Work request: For the records below, report how many lines include the word "need". Only the number should appear.

Materials provided:
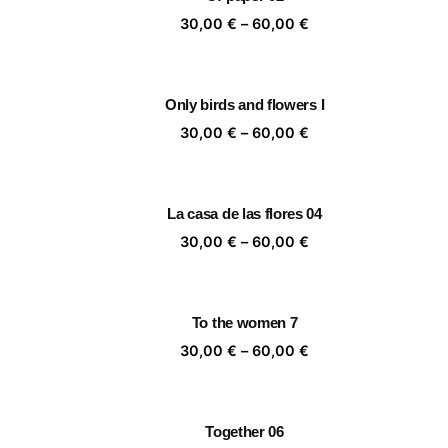
60,00 €
Price
30,00
€
–
60,00
€
range:
30,00 €
through
Only birds and flowers I
60,00 €
Price
30,00
€
–
60,00
€
range:
30,00 €
through
La casa de las flores 04
60,00 €
Price
30,00
€
–
60,00
€
range:
30,00 €
through
To the women 7
60,00 €
Price
30,00
€
–
60,00
€
range:
30,00 €
through
Together 06
60,00 €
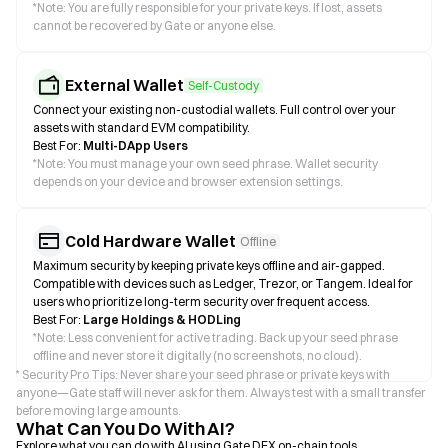
*
Note: You are fully responsible for your private keys. If lost, assets
cannot be recovered by Gate or anyone else.
External Wallet
Self-Custody
Connect your existing non-custodial wallets. Full control over your
assets with standard EVM compatibility.
Best For:
Multi-DApp Users
*
Note: You must manage your own seed phrase. Wallet security
depends on your device and browser extension settings.
Cold Hardware Wallet
Offline
Maximum security by keeping private keys offline and air-gapped.
Compatible with devices such as Ledger, Trezor, or Tangem. Ideal for
users who prioritize long-term security over frequent access.
Best For:
Large Holdings & HODLing
*
Note: Less convenient for active trading. Back up your seed phrase
offline and never store it digitally (no screenshots, no cloud).
* Security Pro Tips: Never share your seed phrase or private keys with
anyone—Gate staff will never ask for them. Always test with a small transfer
before moving large amounts.
What Can You Do With AI?
Explore what you can do with AI using Gate DEX on-chain tools.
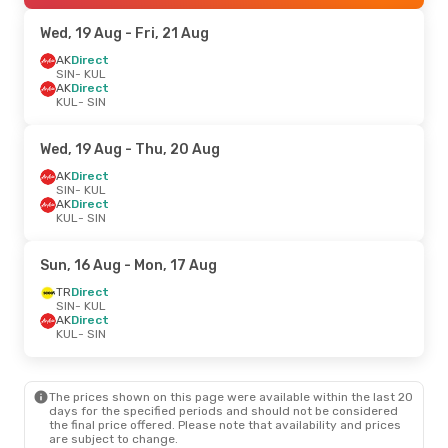
Wed, 19 Aug
- Fri, 21 Aug
AK
Direct
SIN
- KUL
AK
Direct
KUL
- SIN
Wed, 19 Aug
- Thu, 20 Aug
AK
Direct
SIN
- KUL
AK
Direct
KUL
- SIN
Sun, 16 Aug
- Mon, 17 Aug
TR
Direct
SIN
- KUL
AK
Direct
KUL
- SIN
The prices shown on this page were available within the last 20
days for the specified periods and should not be considered
the final price offered. Please note that availability and prices
are subject to change.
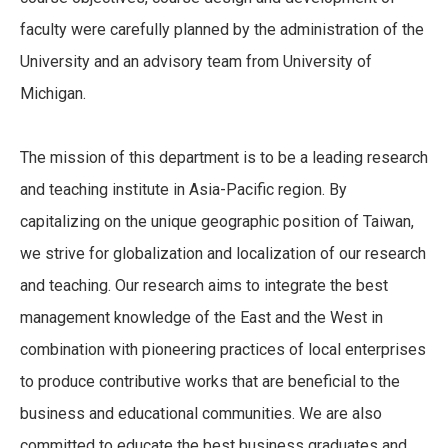
faculty were carefully planned by the administration of the
University and an advisory team from University of
Michigan.
The mission of this department is to be a leading research
and teaching institute in Asia-Pacific region. By
capitalizing on the unique geographic position of Taiwan,
we strive for globalization and localization of our research
and teaching. Our research aims to integrate the best
management knowledge of the East and the West in
combination with pioneering practices of local enterprises
to produce contributive works that are beneficial to the
business and educational communities. We are also
committed to educate the best business graduates and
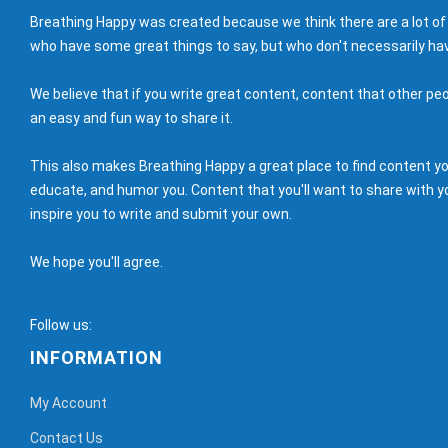
Breathing Happy was created because we think there are a lot of
who have some great things to say, but who don't necessarily hav
We believe that if you write great content, content that other peo
an easy and fun way to share it.
This also makes Breathing Happy a great place to find content you'
educate, and humor you. Content that you'll want to share with yo
inspire you to write and submit your own.
We hope you'll agree.
Follow us:
INFORMATION
My Account
Contact Us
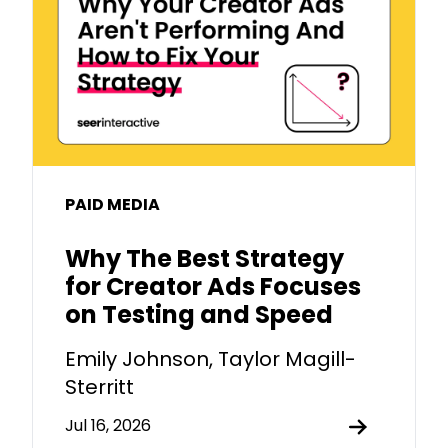
PAID MEDIA
Why The Best Strategy
for Creator Ads Focuses
on Testing and Speed
Emily Johnson, Taylor Magill-
Sterritt
Jul 16, 2026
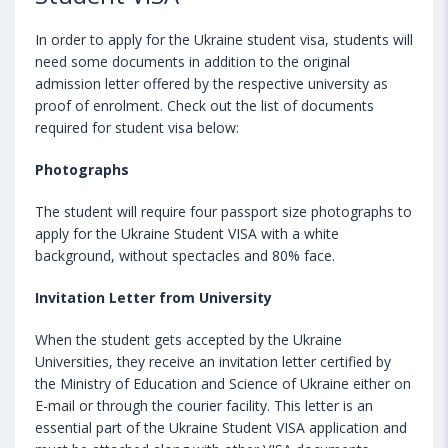
In order to apply for the Ukraine student visa, students will
need some documents in addition to the original
admission letter offered by the respective university as
proof of enrolment. Check out the list of documents
required for student visa below:
Photographs
The student will require four passport size photographs to
apply for the Ukraine Student VISA with a white
background, without spectacles and 80% face.
Invitation Letter from University
When the student gets accepted by the Ukraine
Universities, they receive an invitation letter certified by
the Ministry of Education and Science of Ukraine either on
E-mail or through the courier facility. This letter is an
essential part of the Ukraine Student VISA application and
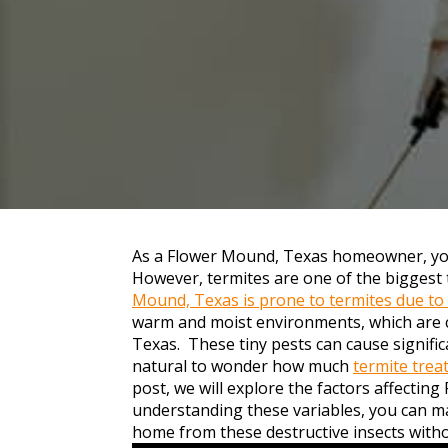
As a Flower Mound, Texas homeowner, you
However, termites are one of the biggest
Mound, Texas is prone to termites due to
warm and moist environments, which are
Texas. These tiny pests can cause significa
natural to wonder how much
termite tre
post, we will explore the factors affectin
understanding these variables, you can m
home from these destructive insects with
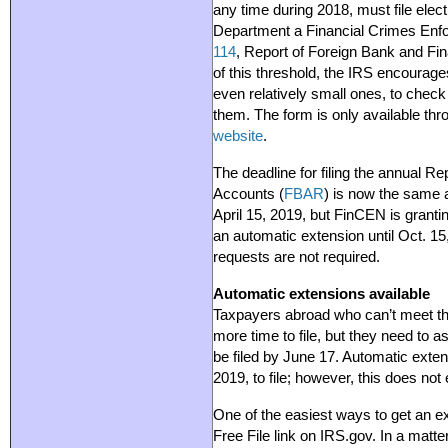
any time during 2018, must file elect
Department a Financial Crimes En
114
, Report of Foreign Bank and Fi
of this threshold, the IRS encourage
even relatively small ones, to check i
them. The form is only available th
website
.
The deadline for filing the annual R
Accounts (
FBAR
) is now the same a
April 15, 2019, but FinCEN is grantin
an automatic extension until Oct. 15,
requests are not required.
Automatic extensions available
Taxpayers abroad who can’t meet the
more time to file, but they need to a
be filed by June 17. Automatic exten
2019, to file; however, this does not
One of the easiest ways to get an ext
Free File link on IRS.gov. In a matt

Output: 2